By Jeff Ferry
August 19, 2019 at 5:00 am ET
There’s long been a debate over the evolving transformation of the U.S. economy. In the 1970s, manufacturing employment began to decline. And even back then, there was discussion of whether manufacturing was essential. Some argued that the decline of manufacturing was a natural process, and that as America became richer, it would devote more resources to service industries. It would leave the “dirty” work of manufacturing things to poorer countries.
After the year 2000, however, U.S. manufacturing employment “fell off a cliff,” according to economist Paul Krugman. As manufacturing employment tumbled from 17 million to 11.5 million, debate over its importance intensified. Some said the nation would be better off — and economists argued that trade and technological progress would inevitably lead to higher pay and better conditions. One presidential advisor summed this up with a famous wisecrack: “Microchips or potato chips, what’s the difference?”
But new research by our organization, the Coalition for a Prosperous America (CPA), shows that the decline in manufacturing was unambiguously bad for U.S. workers. On average, downsized manufacturing workers suffered a 19 percent decline in their inflation-adjusted incomes by 2018.

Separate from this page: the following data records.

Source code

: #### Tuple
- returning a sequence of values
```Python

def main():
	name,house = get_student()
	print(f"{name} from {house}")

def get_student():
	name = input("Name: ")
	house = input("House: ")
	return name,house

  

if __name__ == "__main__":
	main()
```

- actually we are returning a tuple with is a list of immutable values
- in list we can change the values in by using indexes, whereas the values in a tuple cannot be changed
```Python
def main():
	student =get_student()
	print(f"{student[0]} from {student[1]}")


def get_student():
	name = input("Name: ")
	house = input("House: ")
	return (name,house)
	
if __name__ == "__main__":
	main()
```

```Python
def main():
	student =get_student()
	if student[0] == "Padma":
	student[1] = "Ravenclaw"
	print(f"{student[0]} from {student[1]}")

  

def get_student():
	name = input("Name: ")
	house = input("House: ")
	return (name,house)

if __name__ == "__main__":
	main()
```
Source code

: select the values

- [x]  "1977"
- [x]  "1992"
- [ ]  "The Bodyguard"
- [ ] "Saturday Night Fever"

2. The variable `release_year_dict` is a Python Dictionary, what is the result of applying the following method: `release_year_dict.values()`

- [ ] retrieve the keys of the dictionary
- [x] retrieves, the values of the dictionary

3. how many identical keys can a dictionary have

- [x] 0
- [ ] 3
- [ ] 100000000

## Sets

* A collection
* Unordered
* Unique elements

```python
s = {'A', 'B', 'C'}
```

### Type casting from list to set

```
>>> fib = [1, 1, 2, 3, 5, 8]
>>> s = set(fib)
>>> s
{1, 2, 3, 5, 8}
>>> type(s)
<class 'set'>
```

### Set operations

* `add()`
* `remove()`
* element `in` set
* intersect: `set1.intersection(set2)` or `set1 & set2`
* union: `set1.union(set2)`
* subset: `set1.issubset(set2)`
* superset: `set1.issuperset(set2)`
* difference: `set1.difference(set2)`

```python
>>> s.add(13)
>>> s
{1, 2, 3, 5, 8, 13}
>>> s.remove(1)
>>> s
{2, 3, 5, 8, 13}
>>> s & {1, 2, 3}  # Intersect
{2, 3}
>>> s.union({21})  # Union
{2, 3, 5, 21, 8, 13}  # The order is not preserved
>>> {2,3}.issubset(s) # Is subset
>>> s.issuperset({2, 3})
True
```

To look at what happened to manufacturing workers, CPA examined Bureau of Labor Statistics data for 19 major employment sectors. We studied the trends in employment numbers, wages and hours worked from 2000 to 2018. And we limited our sample to everyday workers in production and nonsupervisory (PNS) positions — and excluded managers and senior executives.
In those 18 years, the total number of PNS employees grew by 14 million jobs — a 15 percent increase — to 105 million employees. Most U.S. sectors also saw an increase in employment during that time. However, four sectors did experience an absolute loss in employee numbers, and those were dominated by the manufacturing of durable and nondurable goods. Both saw at least a 28 percent drop in the total number of workers.
What happened to these manufacturing workers? We assumed that the average manufacturing employee who lost a job in this period probably ended up in one of the expanding sectors of the U.S. economy. So, we compared the manufacturing sector’s average pay to the average wage in these new jobs.
In 2018, the average PNS manufacturing employee was earning $904.46 per week. But the average PNS employee in sectors that were actually adding jobs was earning only $730.80 a week. That means the typical non-management employee who left manufacturing found new work with weekly income 19 percent below their previous earnings.
Why the decline in income? The three largest job sectors by 2018 were Leisure & Hospitality, Health Care, and Professional and Technical Services. The first two paid less than manufacturing in 2018. In fact, the Leisure & Hospitality sector paid a whopping 62 percent less — only $344.49 a week. The Health Care sector paid somewhat better than that, but still came in at 4.5 percent below manufacturing, with $863.96 a week.
In contrast, the Professional and Technical Services sector pays far more than manufacturing, at $1,290.23 a week — or 43 percent more than manufacturing. This is the sector that people often think of when they talk about the great opportunities that services provide — the new wave of white-collar jobs like software developers, architects and consultants.
The problem is, there just aren’t many of these positions available. In 2018 there were 7.19 million PNS employees in Professional and Technical Services. But there were almost twice as many workers employed in the largest sector, Leisure & Hospitality —14.36 million employees. And of course, Professional and Technical Services jobs typically require specialized education and skills. The future for many former manufacturing employees is more likely to be found in Leisure & Hospitality, or Retail Trade — another huge sector with 13.6 million employees.
It’s not surprising that ordinary Americans are unhappy about the decline in U.S. manufacturing. If the result for the average worker who finds a job in a growth sector is a pay cut of 19 percent, then making microchips is an awful lot better than serving potato chips.
Except that today 90 percent of the world’s microchips are manufactured outside the U.S.
Jeff Ferry is Chief Economist at the Coalition for a Prosperous America (CPA).